China into Europe: the Latest Currency Deal

After announcing a prospective deal in February, Sir Mervyn King has completed his stint as governor of the Bank of England by signing a currency-swap agreement with the People’s Republic of China. It is the latest of around 20 similar deals that the People’s Bank of China had finalised in recent times, spreading the influence of the renminbi around the world economy. There are of course distinct advantages to the British economy of holding a large stock of yuan; however, analysts are discussing the move by the Chinese as a continuation of the attempt to challenge the US Dollar as the global base currency, and to increase the presence of the renminbi beyond those geo-politically adjacent economies, such as Hong Kong and Taiwan, and China’s largest trading partners, such as Brazil. This blog published on the currency swap deal with Brazil on April 10th 2013: http://wp.me/p3g0mz-1a

Mervyn’s Final Signature

The deal signed with the Chinese lies in the region of around £21bn – USD32.6bn or RMB200bn – roughly equal to the size of similar deals that the PRC holds with Australia and Brazil, but around half the size of the agreement with Hong Kong. The ex-British overseas territory, granted political autonomy in 1997, is currently the largest international centre for trade of the yuan. King hopes that the Anglo-Chinese deal will move this currency trade focus to London, and build on already increasing renminbi activity in the British capital. The outgoing governor, due to be replaced by Canadian banker Mark Carney in early July, is attempting to leave a legacy of returned international interest to London as a financial centre, not just in connection to the yuan, but as a global currency trading centre.

----

Written request A: Replace "yuan" with "renminbi" in the part of the article on the currency deal that runs from "Mervyn’s Final Signature" up to and including "currency trading centre.", and write that part out again.
The article on the currency deal and the records after it are separate, unrelated material.

----

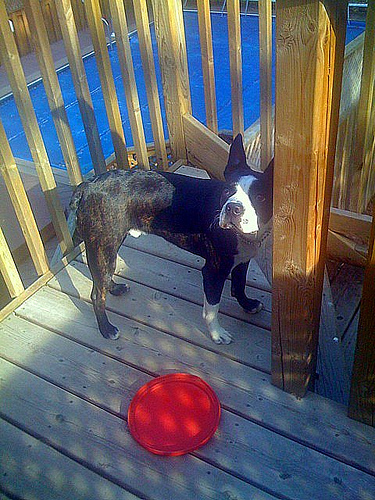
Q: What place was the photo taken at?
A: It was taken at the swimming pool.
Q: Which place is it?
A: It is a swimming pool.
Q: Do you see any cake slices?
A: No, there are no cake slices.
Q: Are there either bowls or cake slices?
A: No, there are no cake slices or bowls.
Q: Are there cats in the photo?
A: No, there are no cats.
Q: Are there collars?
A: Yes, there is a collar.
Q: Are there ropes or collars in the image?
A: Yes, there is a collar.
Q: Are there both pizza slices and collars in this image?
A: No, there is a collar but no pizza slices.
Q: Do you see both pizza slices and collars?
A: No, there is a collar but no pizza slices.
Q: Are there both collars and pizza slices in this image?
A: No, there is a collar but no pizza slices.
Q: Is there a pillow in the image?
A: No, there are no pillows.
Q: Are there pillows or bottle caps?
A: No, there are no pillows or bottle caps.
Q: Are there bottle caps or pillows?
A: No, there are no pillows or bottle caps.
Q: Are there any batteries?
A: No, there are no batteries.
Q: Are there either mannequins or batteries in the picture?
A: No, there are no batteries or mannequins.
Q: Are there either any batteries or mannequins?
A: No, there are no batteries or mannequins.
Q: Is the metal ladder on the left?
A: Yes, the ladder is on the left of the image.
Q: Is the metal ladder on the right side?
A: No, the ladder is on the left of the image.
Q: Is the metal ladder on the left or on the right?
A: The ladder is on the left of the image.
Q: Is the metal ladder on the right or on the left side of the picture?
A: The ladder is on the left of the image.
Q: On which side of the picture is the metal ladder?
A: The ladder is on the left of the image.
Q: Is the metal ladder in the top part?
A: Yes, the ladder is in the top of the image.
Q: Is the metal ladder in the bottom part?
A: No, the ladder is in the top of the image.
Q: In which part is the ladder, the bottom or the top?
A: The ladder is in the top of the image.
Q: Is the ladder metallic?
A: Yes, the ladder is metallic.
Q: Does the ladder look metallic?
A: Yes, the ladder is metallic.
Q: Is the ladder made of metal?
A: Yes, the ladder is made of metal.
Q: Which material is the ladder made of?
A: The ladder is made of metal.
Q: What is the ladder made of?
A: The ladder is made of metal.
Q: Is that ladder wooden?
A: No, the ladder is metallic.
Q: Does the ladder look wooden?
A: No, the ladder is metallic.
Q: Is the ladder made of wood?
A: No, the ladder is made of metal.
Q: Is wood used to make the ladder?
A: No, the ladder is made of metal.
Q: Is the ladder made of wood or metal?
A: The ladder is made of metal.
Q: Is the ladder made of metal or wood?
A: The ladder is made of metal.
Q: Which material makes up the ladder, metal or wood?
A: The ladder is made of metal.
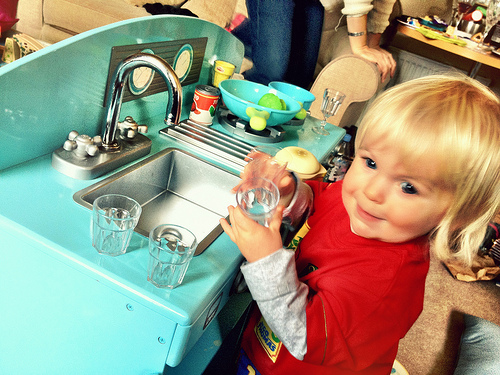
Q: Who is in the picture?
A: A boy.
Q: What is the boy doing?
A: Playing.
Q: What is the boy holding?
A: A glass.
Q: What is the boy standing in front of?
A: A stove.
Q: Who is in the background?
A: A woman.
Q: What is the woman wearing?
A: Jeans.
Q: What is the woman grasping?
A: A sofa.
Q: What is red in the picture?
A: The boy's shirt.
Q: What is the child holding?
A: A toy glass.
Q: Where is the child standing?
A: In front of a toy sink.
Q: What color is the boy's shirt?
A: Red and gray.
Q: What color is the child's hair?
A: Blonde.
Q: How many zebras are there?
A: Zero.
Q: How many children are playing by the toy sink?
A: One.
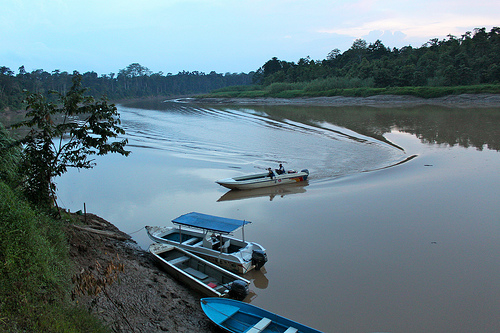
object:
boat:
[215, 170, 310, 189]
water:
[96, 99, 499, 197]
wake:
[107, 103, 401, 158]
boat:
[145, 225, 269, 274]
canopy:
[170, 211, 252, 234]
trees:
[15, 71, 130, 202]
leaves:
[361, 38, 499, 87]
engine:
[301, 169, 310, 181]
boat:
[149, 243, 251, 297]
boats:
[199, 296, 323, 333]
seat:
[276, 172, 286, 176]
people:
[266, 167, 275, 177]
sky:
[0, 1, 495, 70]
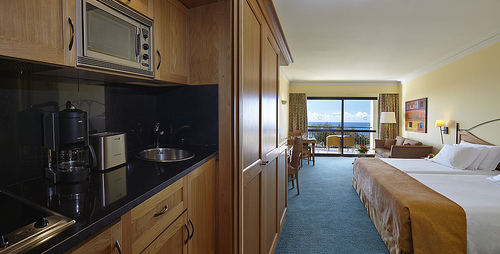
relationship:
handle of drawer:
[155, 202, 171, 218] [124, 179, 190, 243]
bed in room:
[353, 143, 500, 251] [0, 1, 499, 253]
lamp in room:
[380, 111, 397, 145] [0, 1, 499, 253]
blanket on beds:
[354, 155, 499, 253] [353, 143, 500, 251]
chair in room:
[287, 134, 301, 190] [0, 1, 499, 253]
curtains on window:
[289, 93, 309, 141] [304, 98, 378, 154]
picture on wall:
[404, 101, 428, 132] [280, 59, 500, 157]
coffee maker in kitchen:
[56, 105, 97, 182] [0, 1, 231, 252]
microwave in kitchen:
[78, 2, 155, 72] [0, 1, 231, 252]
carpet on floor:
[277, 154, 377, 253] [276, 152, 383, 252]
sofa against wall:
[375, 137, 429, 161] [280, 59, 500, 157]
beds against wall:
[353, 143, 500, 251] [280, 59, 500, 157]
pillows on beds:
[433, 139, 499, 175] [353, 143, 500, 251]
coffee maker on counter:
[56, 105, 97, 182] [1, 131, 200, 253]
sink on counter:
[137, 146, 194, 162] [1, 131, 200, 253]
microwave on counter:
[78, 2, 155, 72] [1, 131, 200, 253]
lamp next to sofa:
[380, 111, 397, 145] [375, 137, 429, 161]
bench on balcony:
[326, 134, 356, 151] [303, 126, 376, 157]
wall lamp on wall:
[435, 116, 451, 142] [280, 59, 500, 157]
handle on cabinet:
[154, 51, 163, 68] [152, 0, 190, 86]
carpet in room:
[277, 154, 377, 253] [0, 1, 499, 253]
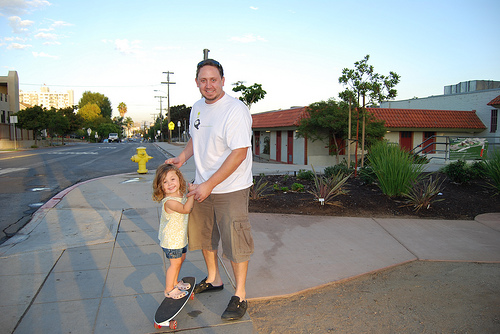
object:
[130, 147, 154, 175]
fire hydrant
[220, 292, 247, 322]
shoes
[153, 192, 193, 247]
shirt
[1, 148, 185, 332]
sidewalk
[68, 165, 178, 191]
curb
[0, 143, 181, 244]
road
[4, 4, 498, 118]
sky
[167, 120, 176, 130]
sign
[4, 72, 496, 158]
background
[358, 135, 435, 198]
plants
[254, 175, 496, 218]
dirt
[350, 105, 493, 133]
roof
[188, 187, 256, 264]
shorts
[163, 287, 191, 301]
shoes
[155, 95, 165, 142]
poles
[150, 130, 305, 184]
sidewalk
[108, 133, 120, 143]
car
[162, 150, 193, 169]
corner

----

Written request B: Extract every line of the records that contains the word "woman". Uppercase and lowercase count as different.

Complete response A:
Mervyn’s Final Signature

The deal signed with the Chinese lies in the region of around £21bn – USD32.6bn or RMB200bn – roughly equal to the size of similar deals that the PRC holds with Australia and Brazil, but around half the size of the agreement with Hong Kong. The ex-British overseas territory, granted political autonomy in 1997, is currently the largest international centre for trade of the renminbi. King hopes that the Anglo-Chinese deal will move this currency trade focus to London, and build on already increasing renminbi activity in the British capital. The outgoing governor, due to be replaced by Canadian banker Mark Carney in early July, is attempting to leave a legacy of returned international interest to London as a financial centre, not just in connection to the renminbi, but as a global currency trading centre.

Complete response B:
A: A woman.
Q: What is the woman wearing?
Q: What is the woman grasping?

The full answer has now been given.